* [Study text]
_____

“I asked DC if they had any problem with me crippling Barbara Gordon - who was Batgirl at the time - and if I remember, I spoke to Len Wein, who was our editor on the project. … [He] said, ‘Yeah, OK, cripple the bitch.’" – Alan Moore, in a 2006 Wizard Magazine article discussing the decision behind the infamous scene that paralyzed Barbara Gordon in The Killing Joke.
That decision for Barbara Gordon's character was a classic case of a 'Women in Refrigerators' moment - a trope in comics first identified by Gail Simone when discussing the death of Kyle Rayner’s girlfriend when he found her body in his refrigerator. The commonly-accepted definition of a 'Women in Refrigerators' moment is when a female comic book character is harmed for the sake of a male-centered story. In the case of 1988's The Killing Joke, Barbara Gordon was shot by the Joker in the villain's ongoing battle against Batman and Jim Gordon.

_____

* [Data excerpts]
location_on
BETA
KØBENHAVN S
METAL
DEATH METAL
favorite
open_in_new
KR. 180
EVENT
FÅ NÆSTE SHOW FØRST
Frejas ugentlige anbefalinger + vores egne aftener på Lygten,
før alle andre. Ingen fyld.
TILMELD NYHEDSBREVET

_____

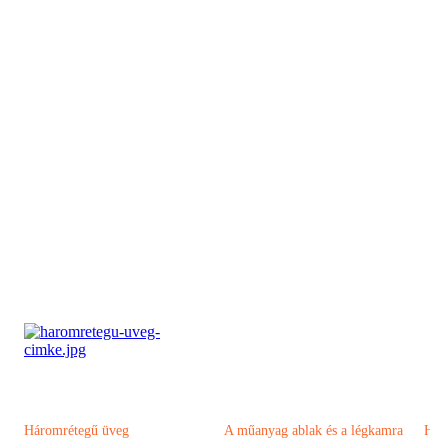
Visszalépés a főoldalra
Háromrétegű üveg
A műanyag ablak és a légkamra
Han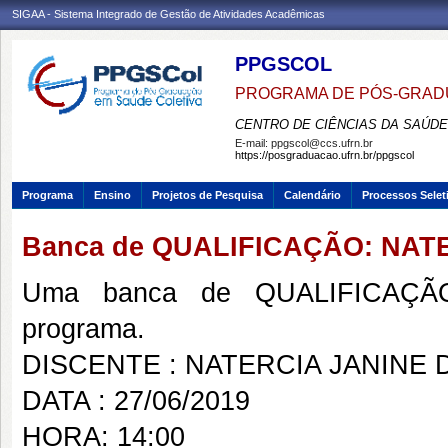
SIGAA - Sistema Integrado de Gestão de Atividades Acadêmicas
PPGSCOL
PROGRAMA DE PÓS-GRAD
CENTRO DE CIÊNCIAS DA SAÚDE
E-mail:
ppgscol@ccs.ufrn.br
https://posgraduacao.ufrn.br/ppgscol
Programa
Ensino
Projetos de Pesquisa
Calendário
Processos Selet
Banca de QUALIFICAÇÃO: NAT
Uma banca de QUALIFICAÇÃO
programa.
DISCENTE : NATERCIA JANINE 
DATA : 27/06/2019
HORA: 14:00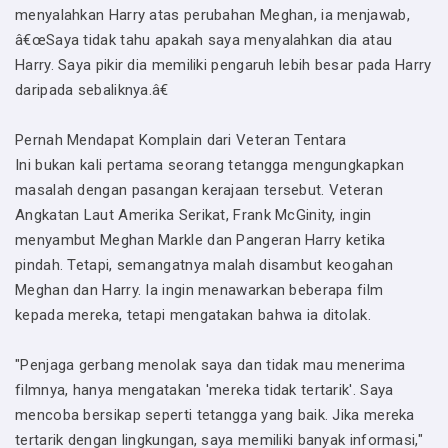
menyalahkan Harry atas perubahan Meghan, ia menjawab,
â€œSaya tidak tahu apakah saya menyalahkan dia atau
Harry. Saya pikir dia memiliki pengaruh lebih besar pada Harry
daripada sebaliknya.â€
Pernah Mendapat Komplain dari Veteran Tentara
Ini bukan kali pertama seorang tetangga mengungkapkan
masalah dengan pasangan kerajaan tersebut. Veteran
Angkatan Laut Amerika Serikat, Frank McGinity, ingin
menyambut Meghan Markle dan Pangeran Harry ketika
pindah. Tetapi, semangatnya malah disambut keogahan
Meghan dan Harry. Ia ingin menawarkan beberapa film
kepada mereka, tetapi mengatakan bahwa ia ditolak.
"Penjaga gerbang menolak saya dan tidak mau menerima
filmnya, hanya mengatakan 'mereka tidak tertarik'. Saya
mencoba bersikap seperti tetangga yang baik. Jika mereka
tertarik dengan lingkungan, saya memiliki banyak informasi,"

_____

Reproduce word for word the part of the Barbara Gordon passage from "That decision for" up to and including "and Jim Gordon.".

That decision for Barbara Gordon's character was a classic case of a 'Women in Refrigerators' moment - a trope in comics first identified by Gail Simone when discussing the death of Kyle Rayner’s girlfriend when he found her body in his refrigerator. The commonly-accepted definition of a 'Women in Refrigerators' moment is when a female comic book character is harmed for the sake of a male-centered story. In the case of 1988's The Killing Joke, Barbara Gordon was shot by the Joker in the villain's ongoing battle against Batman and Jim Gordon.